Espagne - Musée

Un musée de Madrid retire de ses salles une momie guanche

Par Cordelia Hales · lejournaldesarts.fr

Le 26 février 2025 - 529 mots

MADRID / ESPAGNE

Cette décision s’appuie sur une charte rédigée par le ministère de la Culture concernant les musées nationaux espagnols.

Momie guanche du Musée archéologique de Madrid. © Carlos Teixidor Cadenas, 2024, CC BY 4.0
Momie guanche du Musée archéologique de Madrid.

Le Musée archéologique national de Madrid a retiré de ses salles d'exposition la célèbre momie guanche datant du XIIe-XIIIe siècles qui y était exposée depuis 2015 et l'a transférée dans ses réserves. Cette décision intervient à la suite de la publication de la « Charte d'engagement pour un traitement éthique des restes humains », rédigée par le ministère de la Culture et qui demande de retirer les restes humains présents dans les 16 musées nationaux, sauf si leur exposition est « dûment justifiée pour des raisons scientifiques ». Les musées nationaux espagnols possèdent près de 15 000 restes humains, dont la majorité se trouve dans des réserves.

La charte d’engagement se fonde en partie sur le Code de déontologie pour les musées du Conseil International des musées (ICOM), une ONG créée en 1946 dans le sillage de l’UNESCO, et stipule que les restes humains ne doivent plus être considérés comme des objets mais comme des vestiges de personnes décédées qui ont été séparés de leur contexte funéraire.

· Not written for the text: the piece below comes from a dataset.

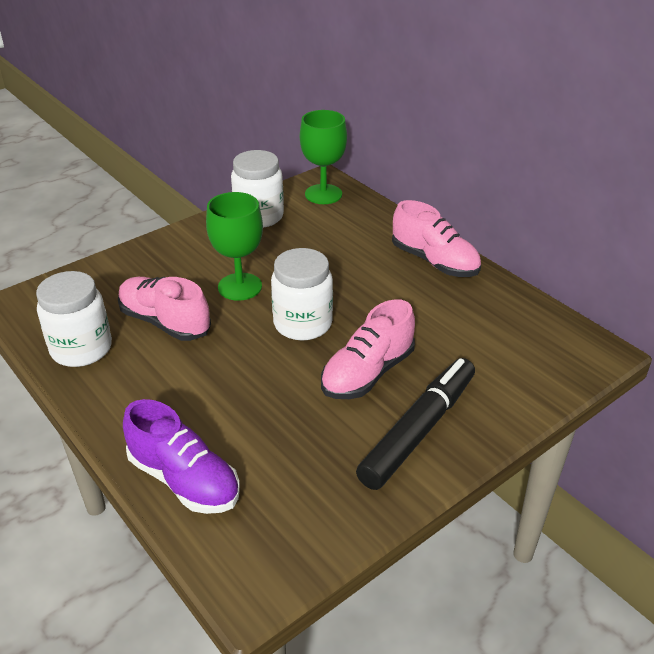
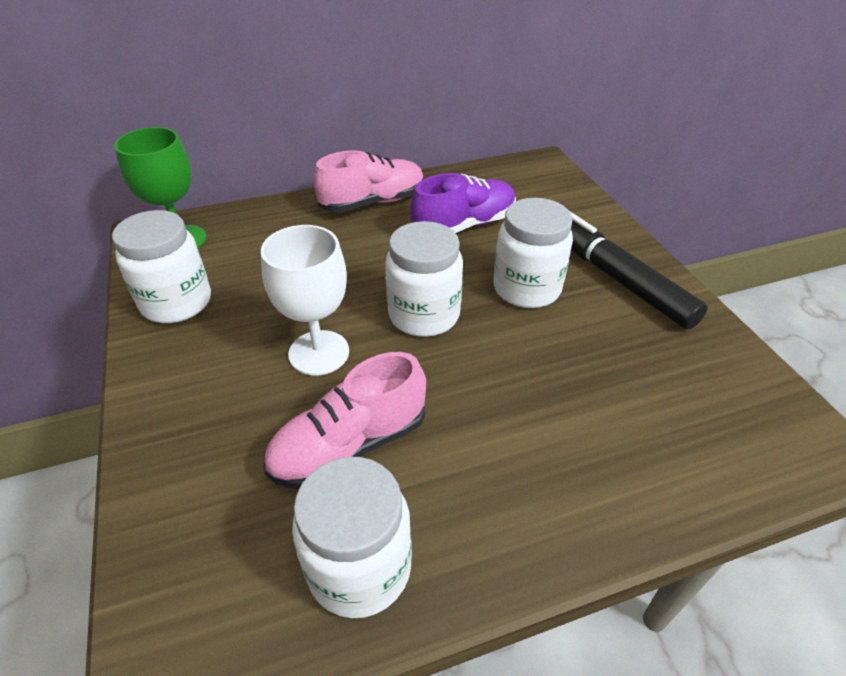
camera: 70 degrees left, 5 degrees up
(184, 480) = (666, 477): purple shoe -> purple shoe (464, 225)
(240, 287) = (319, 353): green goblet -> white goblet
(367, 373) = (526, 288): pink shoe -> white jar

La charte publiée entend par restes humains tout ce qui peut être attribué à l'espèce Homo sapiens : corps complets ou des parties de ceux-ci, non transformés, transformés ou conservés. Cela inclut les os, personnes momifiées, tissus mous, organes, sections de tissus, embryons, fœtus, cheveux, ongles. Sont exclus les moulages de corps humains, les masques mortuaires, les enregistrements sonores de voix humaines et photographies.

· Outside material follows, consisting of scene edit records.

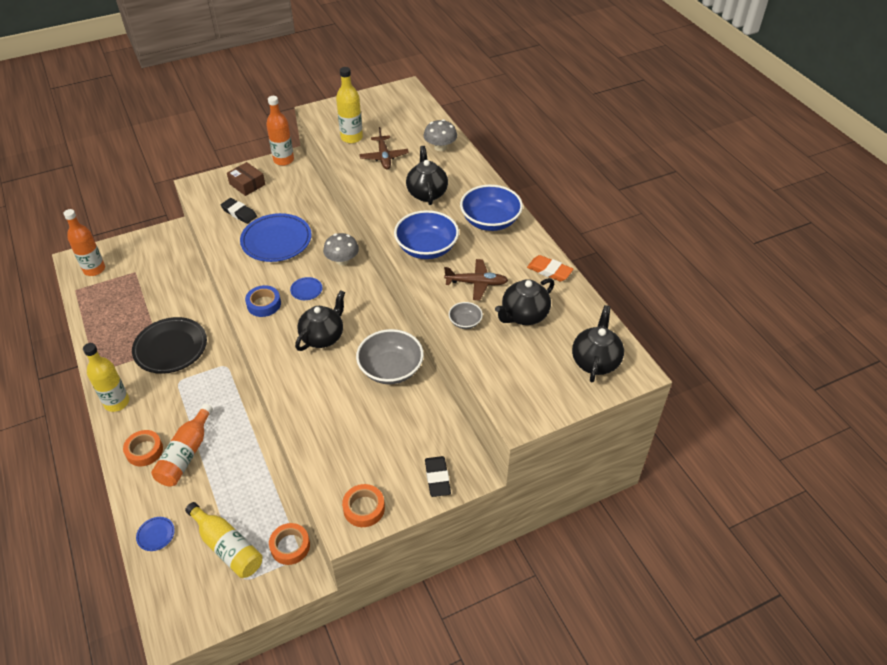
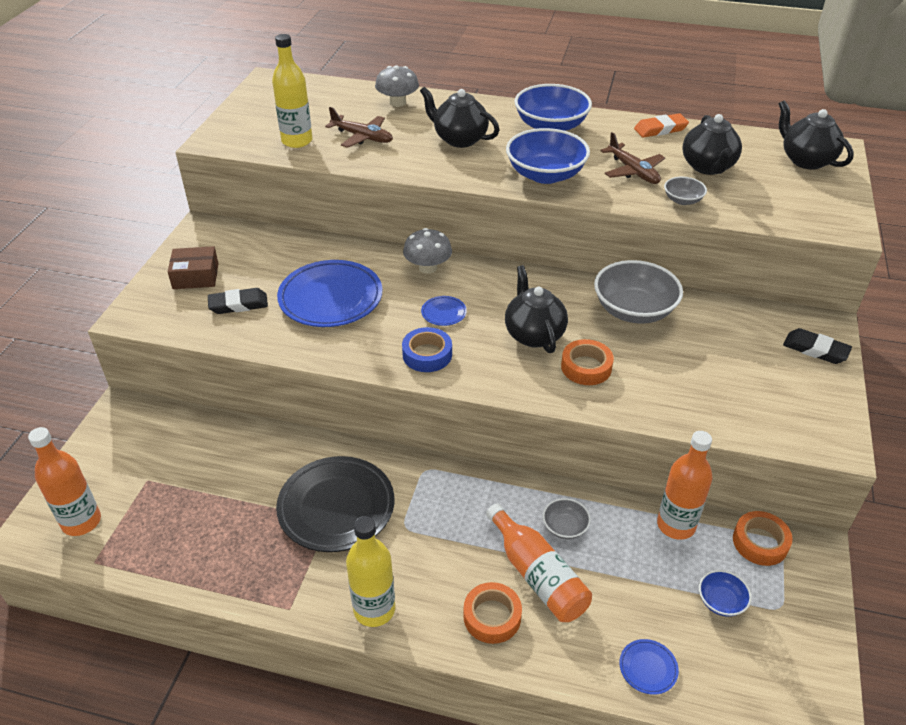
camera: 50 degrees left, 5 degrees down
(227, 547) = (721, 601): yellow bottle -> blue bowl
(230, 447) = (565, 527): none -> grey bowl
(283, 160) = (196, 232): orange bottle -> orange bottle (676, 525)
(364, 508) = (819, 418): orange tape -> orange tape (586, 367)
(476, 283) = (633, 171): brown plane -> brown plane turned 105 degrees clockwise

La momie guanche de Madrid a été découverte en 1763-1764 lors d'une mission du capitaine d'infanterie espagnol Luis Román dans une grotte des îles Canaries à Tenerife, où de nombreuses momies étaient « enveloppées dans une peau soigneusement cousue ». Selon une étude du Musée archéologique national de Madrid, la momie exposée était celle d'un homme adulte mesurant 1,62 m, décédé à l'âge de 35-40 ans. Ses mains avaient encore leurs ongles et la momie possédait une dentition complète.

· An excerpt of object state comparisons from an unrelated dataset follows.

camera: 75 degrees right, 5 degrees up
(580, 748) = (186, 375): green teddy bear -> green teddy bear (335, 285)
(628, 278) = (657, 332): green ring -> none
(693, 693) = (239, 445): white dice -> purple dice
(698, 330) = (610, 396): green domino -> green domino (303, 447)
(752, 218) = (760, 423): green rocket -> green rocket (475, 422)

Le Musée archéologique national de Madrid a déclaré qu'il était de sa responsabilité « d'essayer de créer les meilleures conditions possibles pour que les générations futures puissent continuer à admirer cet héritage guanche, en tenant compte du respect que méritent les restes d'une personne qui, en des temps lointains, était intégrée dans cette société ».

Bien que la Charte pour le traitement éthique des restes humains ne s'applique pas aux musées privés espagnols, elle reste fortement recommandée, ce qui pourrait poser problème à certaines institutions : notamment le Museo de las Momias à Quinto, dont la collection se résume à 15 momies des XVIIIe et XIXe siècles. Le musée s'est toutefois défendu en déclarant que les momies étaient exposées et contextualisées dans le respect de la dignité humaine.

En France, une loi a été votée en 2023 sur la restitution des restes humains des collections publiques, dont environ 25 000 se trouvent au Musée de l'Homme à Paris. Cette loi est toutefois soumise à certaines conditions. Les demandes de restitution doivent être faites au nom d'un groupe humain qui vit encore dans le pays et dont la culture est donc encore active. Cela ne s'applique toutefois qu'aux personnes décédées après l'an 1500 et la restitution ne peut être effectuée qu'à des fins funéraires.